評論文対策問題 086(本文1000字・選択肢10個+英訳)

本文(抜粋)

「誰かのために」という言葉は、どこか美しく聞こえる。
誰かの役に立ちたい、力になりたいという思いは、人間関係を築く上で大切な感情の一つだ。
しかし、その思いが強くなりすぎたとき、自分を削ってまで他人に尽くしてしまうことがある。
「自分のことは後でいい」「相手が喜ぶならそれでいい」
そんなふうに思って動いているうちに、気づけば疲れきってしまう人もいる。
それでも、「自分が頑張らなきゃ」と思い詰めてしまうのは、他者を思う気持ちゆえに、自分の限界を見失ってしまっているからかもしれない。
本当に「誰かのため」を思うなら、自分の気力や余裕を保つこともまた、その人に対する誠実さではないだろうか。
「自分を大切にすること」は、決して自己中心的な行為ではない。
むしろ、それがあって初めて、持続可能な関係や支え合いが可能になる。
誰かのために動くときほど、「どこまでが自分の役割か」「何を背負わなくてよいのか」を問い直す視点が必要なのではないだろうか。

【問題】

筆者の主張に最も合致するものを選べ。

  1. 誰かのために尽くすことは、常に正しく美しい行為である。
  2. 自分を犠牲にしてこそ、他人の信頼を得ることができる。
  3. 相手の期待にはできる限り応え、限界は考慮しない方がよい。
  4. 本当の優しさとは、何も見返りを求めずに尽くすことである。
  5. 自分を大切にすることは、他人との関係を築くうえでの出発点である。
  6. 相手に尽くすには、まず自分の考えを捨てることが求められる。
  7. 疲れていても、相手のためなら行動すべきである。
  8. 他人のために動くとき、自分の感情は二の次にすべきである。
  9. 人間関係は、無理をしないと維持できないものである。
  10. 自分の役割は、できる限り広く引き受けるべきである。
【正解と解説】

正解:5

語句説明:
すり減らす:体力や気力を消耗し、自分を弱らせてしまうこと。

レベル:共通テスト対策(長文1000字+英訳)|更新:2025-07-23|問題番号:086


【本文の英訳】

Doing something “for others” sounds noble.
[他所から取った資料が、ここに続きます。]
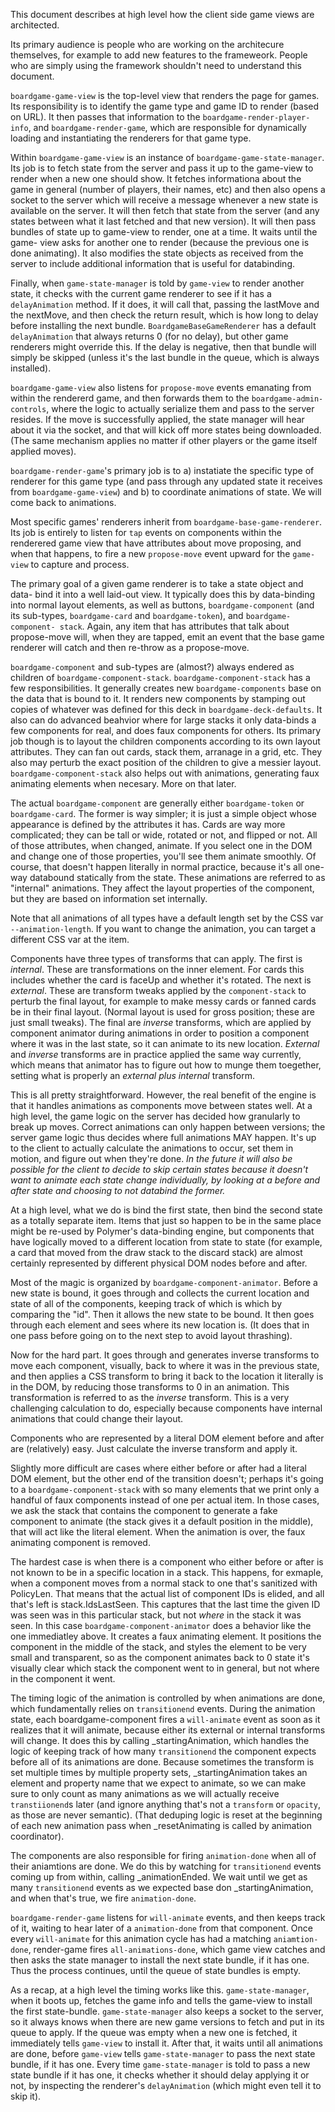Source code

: This document describes at high level how the client side game views are
architected.

Its primary audience is people who are working on the architecure themselves,
for example to add new features to the frameweork. People who are simply using
the framework shouldn't need to understand this document.

`boardgame-game-view` is the top-level view that renders the page for games.
Its responsibility is to identify the game type and game ID to render (based
on URL). It then passes that information to the `boardgame-render-player-
info`, and `boardgame-render-game`, which are responsible for dynamically
loading and instantiating the renderers for that game type.

Within `boardgame-game-view` is an instance of `boardgame-game-state-manager`.
Its job is to fetch state from the server and pass it up to the game-view to
render when a new one should show. It fetches informationa about the game in
general (number of players, their names, etc) and then also opens a socket to
the server which will receive a message whenever a new state is available on
the server. It will then fetch that state from the server (and any states
between what it last fetched and that new version). It will then pass bundles
of state up to game-view to render, one at a time. It waits until the game-
view asks for another one to render (because the previous one is done
animating). It also modifies the state objects as received from the server to
include additional information that is useful for databinding. 

Finally, when `game-state-manager` is told by `game-view` to render another state, it checks with the current game renderer to see if it has a `delayAnimation` method. If it does, it will call that, passing the lastMove and the nextMove, and then check the return result, which is how long to delay before installing the next bundle. `BoardgameBaseGameRenderer` has a default `delayAnimation` that always returns 0 (for no delay), but other game renderers might override this. If the delay is negative, then that bundle will simply be skipped (unless it's the last bundle in the queue, which is always installed).

`boardgame-game-view` also listens for `propose-move` events emanating from
within the rendererd game, and then forwards them to the `boardgame-admin-
controls`, where the logic to actually serialize them and pass to the server
resides. If the move is successfully applied, the state manager will hear
about it via the socket, and that will kick off more states being downloaded.
(The same mechanism applies no matter if other players or the game itself
applied moves).

`boardgame-render-game`'s primary job is to a) instatiate the specific type of
renderer for this game type (and pass through any updated state it receives
from `boardgame-game-view`) and b) to coordinate animations of state. We will
come back to animations.

Most specific games' renderers inherit from `boardgame-base-game-renderer`.
Its job is entirely to listen for `tap` events on components within the
renderered game view that have attributes about move proposing, and when that
happens, to fire a new `propose-move` event upward for the `game-view` to
capture and process.

The primary goal of a given game renderer is to take a state object and data-
bind it into a well laid-out view. It typically does this by data-binding into
normal layout elements, as well as buttons, `boardgame-component` (and its
sub-types, `boardgame-card` and `boardgame-token`), and `boardgame-component-
stack`. Again, any item that has attributes that talk about propose-move will,
when they are tapped, emit an event that the base game renderer will catch and
then re-throw as a propose-move.

`boardgame-component` and sub-types are (almost?) always endered as children
of `boardgame-component-stack`. `boardgame-component-stack` has a few
responsibilities. It generally creates new `boardgame-components` base on the
data that is bound to it. It renders new components by stamping out copies of
whatever was defined for this deck in `boardgame-deck-defaults`. It also can
do advanced beahvior where for large stacks it only data-binds a few
components for real, and does faux components for others. Its primary job
though is to layout the children components according to its own layout
attributes. They can fan out cards, stack them, arranage in a grid, etc. They
also may perturb the exact position of the children to give a messier layout.
`boardgame-component-stack` also helps out with animations, generating faux
animating elements when necesary. More on that later.

The actual `boardgame-component` are generally either `boardgame-token` or
`boardgame-card`. The former is way simpler; it is just a simple object whose
appearance is defined by the attributes it has. Cards are way more
complicated; they can be tall or wide, rotated or not, and flipped or not. All
of those attributes, when changed, animate. If you select one in the DOM and
change one of those properties, you'll see them animate smoothly. Of course,
that doesn't happen literally in normal practice, because it's all one-way
databound statically from the state. These animations are referred to as
"internal" animations. They affect the layout properties of the component, but
they are based on information set internally.

Note that all animations of all types have a default length set by the CSS var
`--animation-length`. If you want to change the animation, you can target a
different CSS var at the item.

Components have three types of transforms that can apply. The first is
*internal*. These are transformations on the inner element. For cards this
includes whether the card is faceUp and whether it's rotated. The next is
*external*. These are transform tweaks applied by the `component-stack` to
perturb the final layout, for example to make messy cards or fanned cards be
in their final layout. (Normal layout is used for gross position; these are
just small tweaks). The final are *inverse* transforms, which are applied by
component animator during animations in order to position a component where it
was in the last state, so it can animate to its new location. *External* and
*inverse* transforms are in practice applied the same way currently, which
means that animator has to figure out how to munge them toegether, setting
what is properly an *external plus internal* transform.

This is all pretty straightforward. However, the real benefit of the engine is
that it handles animations as components move between states well. At a high
level, the game logic on the server has decided how granularly to break up
moves. Correct animations can only happen between versions; the server game
logic thus decides where full animations MAY happen. It's up to the client to
actually calculate the animations to occur, set them in motion, and figure out
when they're done. *In the future it will also be possible for the client to
decide to skip certain states because it doesn't want to animate each state
change individually, by looking at a before and after state and choosing to
not databind the former.*

At a high level, what we do is bind the first state, then bind the second
state as a totally separate item. Items that just so happen to be in the same
place might be re-used by Polymer's data-binding engine, but components that
have logically moved to a different location from state to state (for example,
a card that moved from the draw stack to the discard stack) are almost
certainly represented by different physical DOM nodes before and after.

Most of the magic is organized by `boardgame-component-animator`. Before a new
state is bound, it goes through and collects the current location and state of
all of the components, keeping track of which is which by comparing the "id".
Then it allows the new state to be bound. It then goes through each element
and sees where its new location is. (It does that in one pass before going on
to the next step to avoid layout thrashing).

Now for the hard part. It goes through and generates inverse transforms to
move each component, visually, back to where it was in the previous state, and
then applies a CSS transform to bring it back to the location it literally is
in the DOM, by reducing those transforms to 0 in an animation. This
transformation is referred to as the *inverse* transform. This is a very
challenging calculation to do, especially because components have internal
animations that could change their layout.

Components who are represented by a literal DOM element before and after are
(relatively) easy. Just calculate the inverse transform and apply it.

Slightly more difficult are cases where either before or after had a literal
DOM element, but the other end of the transition doesn't; perhaps it's going
to a `boardgame-component-stack` with so many elements that we print only a
handful of faux components instead of one per actual item. In those cases, we
ask the stack that contains the component to generate a fake component to
animate (the stack gives it a default position in the middle), that will act
like the literal element. When the animation is over, the faux animating
component is removed.

The hardest case is when there is a component who either before or after is
not known to be in a specific location in a stack. This happens, for exmaple,
when a component moves from a normal stack to one that's sanitized with
PolicyLen. That means that the actual list of component IDs is elided, and all
that's left is stack.IdsLastSeen. This captures that the last time the given
ID was seen was in this particular stack, but not _where_ in the stack it was
seen. In this case `boardgame-component-animator` does a behavior like the one
immediatley above. It creates a faux animating element. It positions the
component in the middle of the stack, and styles the element to be very small
and transparent, so as the component animates back to 0 state it's visually
clear which stack the component went to in general, but not where in the
component it went.

The timing logic of the animation is controlled by when animations are done,
which fundamentally relies on `transitionend` events. During the animation
state, each boardgame-component fires a `will-animate` event as soon as it
realizes that it will animate, because either its external or internal
transforms will change. It does this by calling _startingAnimation, which
handles the logic of keeping track of how many `transitionend` the component
expects before all of its animations are done. Because sometimes the transform
is set multiple times by multiple property sets, _startingAnimation takes an element and property name that we expect to animate, so we can make sure to only count as many animations as we will actually
receive `transtiionend`s later (and ignore anything that's not a `transform` or `opacity`, as those are never semantic). (That deduping logic is reset at the beginning
of each new animation pass when _resetAnimating is called by animation
coordinator).

The components are also responsible for firing `animation-done` when all of
their aniamtions are done. We do this by watching for `transitionend` events
coming up from within, calling _animationEnded. We wait until we get as many
`transitionend` events as we expected base don _startingAnimation, and when
that's true, we fire `animation-done`.

`boardgame-render-game` listens for `will-animate` events, and then keeps
track of it, waiting to hear later of a `animation-done` from that component.
Once every `will-animate` for this animation cycle has had a matching
`aniamtion-done`, render-game fires `all-animations-done`, which game view
catches and then asks the state manager to install the next state bundle, if
it has one. Thus the process continues, until the queue of state bundles is
empty.

As a recap, at a high level the timing works like this. `game-state-manager`, when it boots up, fetches the game info and tells the game-view to install the first state-bundle. `game-state-manager` also keeps a socket to the server, so it always knows when there are new game versions to fetch and put in its queue to apply. If the queue was empty when a new one is fetched, it immediately tells `game-view` to install it. After that, it waits until all animations are done, before `game-view` tells `game-state-manager` to pass the next state bundle, if it has one. Every time `game-state-manager` is told to pass a new state bundle if it has one, it checks whether it should delay applying it or not, by inspecting the renderer's `delayAnimation` (which might even tell it to skip it).
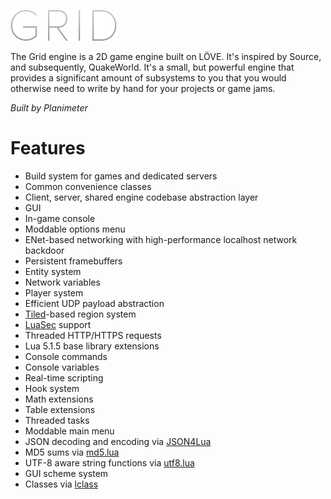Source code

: ![Grid](/src/images/gui/logo.png?raw=true "Grid")

The Grid engine is a 2D game engine built on LÖVE. It's inspired by Source, and
subsequently, QuakeWorld. It's a small, but powerful engine that provides a
significant amount of subsystems to you that you would otherwise need to write
by hand for your projects or game jams.

*Built by Planimeter*

Features
========

* Build system for games and dedicated servers
* Common convenience classes
* Client, server, shared engine codebase abstraction layer
* GUI
* In-game console
* Moddable options menu
* ENet-based networking with high-performance localhost network backdoor
* Persistent framebuffers
* Entity system
* Network variables
* Player system
* Efficient UDP payload abstraction
* [Tiled](http://www.mapeditor.org/ "Tiled")-based region system
* [LuaSec](https://github.com/brunoos/luasec "LuaSec") support
* Threaded HTTP/HTTPS requests
* Lua 5.1.5 base library extensions
* Console commands
* Console variables
* Real-time scripting
* Hook system
* Math extensions
* Table extensions
* Threaded tasks
* Moddable main menu
* JSON decoding and encoding via [JSON4Lua](http://json.luaforge.net/ "JSON4Lua")
* MD5 sums via [md5.lua](https://github.com/kikito/md5.lua "md5.lua")
* UTF-8 aware string functions via [utf8.lua](http://www.curse.com/addons/wow/utf8 "utf8.lua")
* GUI scheme system
* Classes via [lclass](https://github.com/andrewmcwatters/lclass "lclass")
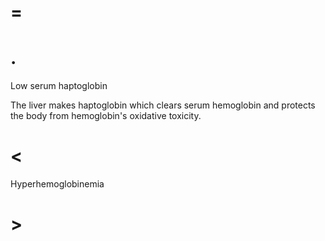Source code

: # =

# .

Low serum haptoglobin

The liver makes haptoglobin which clears serum hemoglobin and protects the body from hemoglobin's oxidative toxicity.

# <

Hyperhemoglobinemia

# >
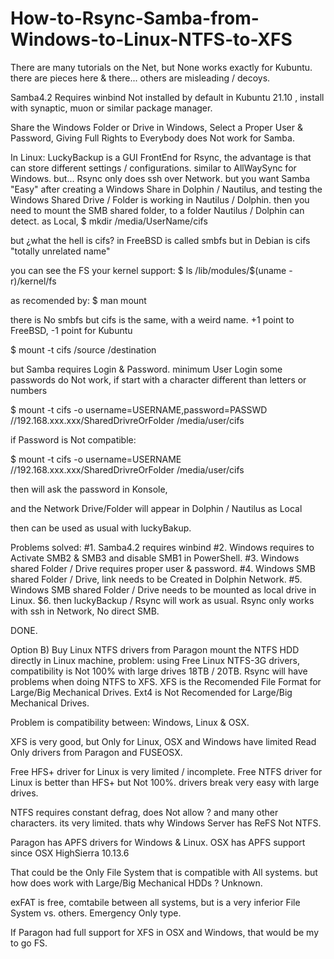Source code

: # How-to-Rsync-Samba-from-Windows-to-Linux-NTFS-to-XFS

There are many tutorials on the Net,
but None works exactly for Kubuntu.
there are pieces here & there...
others are misleading / decoys.

Samba4.2
Requires winbind
Not installed by default in Kubuntu 21.10 , install with synaptic, muon or similar package manager.

Share the Windows Folder or Drive in Windows,
Select a Proper User & Password,
Giving Full Rights to Everybody does Not work for Samba.

In Linux:
LuckyBackup is a GUI FrontEnd for Rsync, the advantage is that can store different settings / configurations.
similar to AllWaySync for Windows.
but...
Rsync only does ssh over Network.
but you want Samba
"Easy"
after creating a Windows Share in Dolphin / Nautilus, and testing the Windows Shared Drive / Folder is working in Nautilus / Dolphin.
then
you need to mount the SMB shared folder, to a folder Nautilus / Dolphin can detect.
as Local,
$ mkdir /media/UserName/cifs

but ¿what the hell is cifs?
in FreeBSD is called smbfs
but in Debian is cifs "totally unrelated name"

you can see the FS your kernel support:
$ ls /lib/modules/$(uname -r)/kernel/fs

as recomended by:
$ man mount

there is No smbfs
but cifs is the same, with a weird name.
+1 point to FreeBSD,
-1 point for Kubuntu

$ mount -t cifs /source /destination

but Samba requires Login & Password.
minimum User Login
some passwords do Not work, if start with a character different than letters or numbers

$ mount -t cifs -o username=USERNAME,password=PASSWD //192.168.xxx.xxx/SharedDrivreOrFolder /media/user/cifs

if Password is Not compatible:

$ mount -t cifs -o username=USERNAME //192.168.xxx.xxx/SharedDrivreOrFolder /media/user/cifs

then will ask the password in Konsole,

and the Network Drive/Folder will appear in Dolphin / Nautilus as Local

then can be used as usual with luckyBakup.

Problems solved:
#1. Samba4.2 requires winbind
#2. Windows requires to Activate SMB2 & SMB3 and disable SMB1 in PowerShell.
#3. Windows shared Folder / Drive requires proper user & password.
#4. Windows SMB shared Folder / Drive, link needs to be Created in Dolphin Network.
#5. Windows SMB shared Folder / Drive needs to be mounted as local drive in Linux.
$6. then luckyBackup / Rsync will work as usual.
Rsync only works with ssh in Network,
No direct SMB.

DONE.

Option B)
Buy Linux NTFS drivers from Paragon
mount the NTFS HDD directly in Linux machine,
problem:
using Free Linux NTFS-3G drivers,
compatibility is Not 100% with large drives 18TB / 20TB.
Rsync will have problems when doing NTFS to XFS.
XFS is the Recomended File Format for Large/Big Mechanical Drives.
Ext4 is Not Recomended for Large/Big Mechanical Drives.

Problem is compatibility between:
Windows, Linux & OSX.

XFS is very good, but Only for Linux,
OSX and Windows have limited Read Only drivers from Paragon and FUSEOSX.

Free HFS+ driver for Linux is very limited / incomplete.
Free NTFS driver for Linux is better than HFS+ but Not 100%.
drivers break very easy with large drives.

NTFS requires constant defrag,
does Not allow ? and many other characters.
its very limited.
thats why Windows Server has ReFS Not NTFS.

Paragon has APFS drivers for Windows & Linux.
OSX has APFS support since OSX HighSierra 10.13.6

That could be the Only File System that is compatible with All systems.
but how does work with Large/Big Mechanical HDDs ? Unknown.

exFAT is free, comtabile between all systems,
but is a very inferior File System vs. others.
Emergency Only type.

If Paragon had full support for XFS in OSX and Windows,
that would be my to go FS.
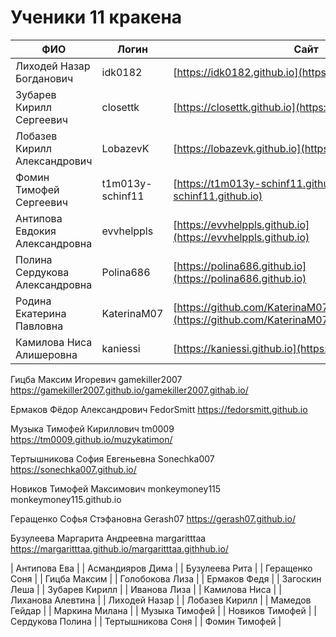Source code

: # Ученики 11 кракена

| ФИО                             | Логин            | Сайт                                                 | Почта РешуЕГЭ         |
|---------------------------------|------------------|------------------------------------------------------|-----------------------|
| Лиходей Назар   Богданович      | idk0182          | [https://idk0182.github.io](https://idk0182.github.io)                            | nazar_csi@mail.ru     |
| Зубарев Кирилл Сергеевич        | closettk         | [https://closettk.github.io](https://closettk.github.io)                           | faketaggle@gmail.com  |
| Лобазев Кирилл Александрович    | LobazevK         | [https://lobazevk.github.io](https://lobazevk.github.io)                           |                       |
| Фомин Тимофей Сергеевич         | t1m013y-schinf11 | [https://t1m013y-schinf11.github.io](https://t1m013y-schinf11.github.io)                  | t1m01y80m1n@gmail.com |
| Антипова Евдокия Александровна  | evvhelppls       | [https://evvhelppls.github.io](https://evvhelppls.github.io)                        |                       |
| Полина Сердукова Александровна  | Polina686        | [https://polina686.github.io](https://polina686.github.io)                          |                       |
| Родина Екатерина Павловна       | KaterinaM07      | [https://github.com/KaterinaM07/katerinam07.github.io](https://github.com/KaterinaM07/katerinam07.github.io) |                       |
| Камилова Ниса Алишеровна        | kaniessi         | [https://kaniessi.github.io](https://kaniessi.github.io)                           |                       |

Гицба Максим Игоревич 
gamekiller2007
https://gamekiller2007.github.io/gamekiller2007.githab.io/

Ермаков Фёдор Александрович
FedorSmitt
https://fedorsmitt.github.io

Музыка Тимофей Кириллович
tm0009
https://tm0009.github.io/muzykatimon/

Тертышникова София Евгеньевна
Sonechka007
https://sonechka007.github.io/

Новиков Тимофей Максимович 
monkeymoney115 
monkeymoney115.github.io

Геращенко Софья Стэфановна
Gerash07
https://gerash07.github.io/

Бузулеева Маргарита Андреевна
margaritttaa
https://margaritttaa.github.io/margaritttaa.githhub.io/

| Антипова Ева          |
| Асмандияров Дима      |
| Бузулеева Рита        |
| Геращенко Соня        |
| Гицба Максим          |
| Голобокова Лиза       |
| Ермаков Федя          |
| Загоскин Леша         |
| Зубарев Кирилл        |
| Иванова Лиза          |
| Камилова Ниса         |
| Лиханова Алевтина     |
| Лиходей Назар         |
| Лобазев Кирилл        |
| Мамедов Гейдар        |
| Маркина Милана        |
| Музыка Тимофей        |
| Новиков Тимофей       |
| Сердукова Полина      |
| Тертышникова Соня     |
| Фомин Тимофей         |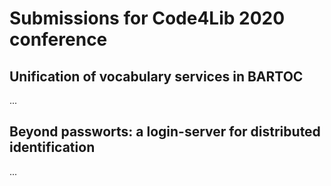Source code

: # Submissions for Code4Lib 2020 conference

## Unification of vocabulary services in BARTOC

...

## Beyond passworts: a login-server for distributed identification

...
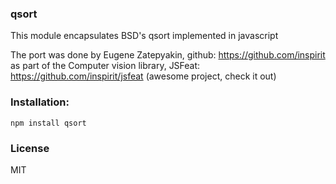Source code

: ### qsort

This module encapsulates BSD's qsort implemented in javascript

The port was done by Eugene Zatepyakin, github: https://github.com/inspirit as part of the
Computer vision library, JSFeat: https://github.com/inspirit/jsfeat (awesome project, check it out)

### Installation:

    npm install qsort

### License

MIT
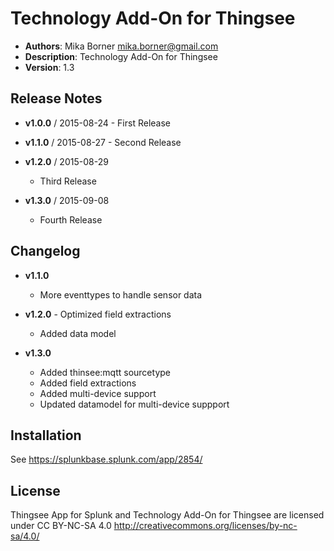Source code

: # Technology Add-On for Thingsee

- **Authors**:          Mika Borner <mika.borner@gmail.com>
- **Description**:      Technology Add-On for Thingsee
- **Version**:          1.3

## Release Notes
- **v1.0.0**    /       2015-08-24
        - First Release   

- **v1.1.0**   /	2015-08-27
        - Second Release

- **v1.2.0**   /        2015-08-29
	- Third Release

- **v1.3.0**   /        2015-09-08
	- Fourth Release

## Changelog

- **v1.1.0**
	- More eventtypes to handle sensor data

- **v1.2.0**
        - Optimized field extractions
	- Added data model

- **v1.3.0**
	- Added thinsee:mqtt sourcetype
	- Added field extractions
	- Added multi-device support
	- Updated datamodel for multi-device suppport


## Installation

See https://splunkbase.splunk.com/app/2854/

## License

Thingsee App for Splunk and Technology Add-On for Thingsee are licensed under CC BY-NC-SA 4.0 http://creativecommons.org/licenses/by-nc-sa/4.0/
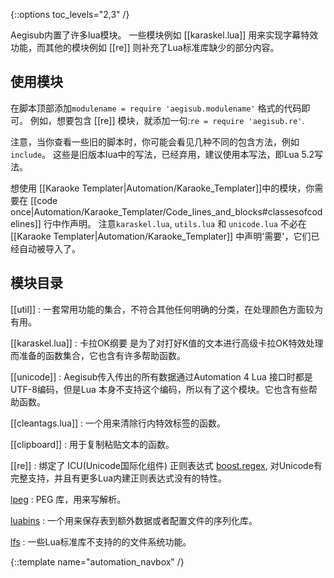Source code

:{::options toc_levels="2,3" /}

Aegisub内置了许多lua模块。
一些模块例如 [[karaskel.lua]] 用来实现字幕特效功能，而其他的模块例如 [[re]] 则补充了Lua标准库缺少的部分内容。

## 使用模块 ##
在脚本顶部添加`modulename = require 'aegisub.modulename'` 格式的代码即可。
例如，想要包含 [[re]] 模块，就添加一句:`re = require 'aegisub.re'`.

注意，当你查看一些旧的脚本时，你可能会看见几种不同的包含方法，例如 `include`。
这些是旧版本lua中的写法，已经弃用，建议使用本写法，即Lua 5.2写法。

想使用 [[Karaoke Templater|Automation/Karaoke_Templater]]中的模块，你需要在 [[code once|Automation/Karaoke_Templater/Code_lines_and_blocks#classesofcodelines]] 行中作声明。
注意`karaskel.lua`, `utils.lua` 和 `unicode.lua` 不必在 [[Karaoke Templater|Automation/Karaoke_Templater]] 中声明'需要'，它们已经自动被导入了。

## 模块目录 ##

[[util]]
: 一套常用功能的集合，不符合其他任何明确的分类，在处理颜色方面较为有用。

[[karaskel.lua]]
: 卡拉OK纲要 是为了对打好K值的文本进行高级卡拉OK特效处理而准备的函数集合，它也含有许多帮助函数。

[[unicode]]
: Aegisub传入传出的所有数据通过Automation 4 Lua 接口时都是UTF-8编码，但是Lua 本身不支持这个编码，所以有了这个模块。它也含有些帮助函数。

[[cleantags.lua]]
: 一个用来清除行内特效标签的函数。

[[clipboard]]
: 用于复制粘贴文本的函数。

[[re]]
: 绑定了 ICU(Unicode国际化组件) 正则表达式 [boost.regex](http://www.boost.org/doc/libs/1_53_0/libs/regex/doc/html/index.html), 对Unicode有完整支持，并且有更多Lua内建正则表达式没有的特性。

[lpeg](http://www.inf.puc-rio.br/~roberto/lpeg/)
: PEG 库，用来写解析。

[luabins](https://github.com/agladysh/luabins)
: 一个用来保存表到额外数据或者配置文件的序列化库。

[lfs](http://keplerproject.github.io/luafilesystem/)
: 一些Lua标准库不支持的的文件系统功能。

{::template name="automation_navbox" /}
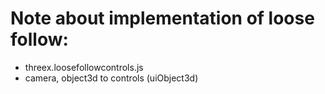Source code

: Note about implementation of loose follow:
==========================================
- threex.loosefollowcontrols.js
- camera, object3d to controls (uiObject3d)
But giving too much can leave you empty. Caring for yourself isn’t selfish—it’s how you stay present. Real kindness includes knowing your limits. To help someone, you must first stand on your own feet.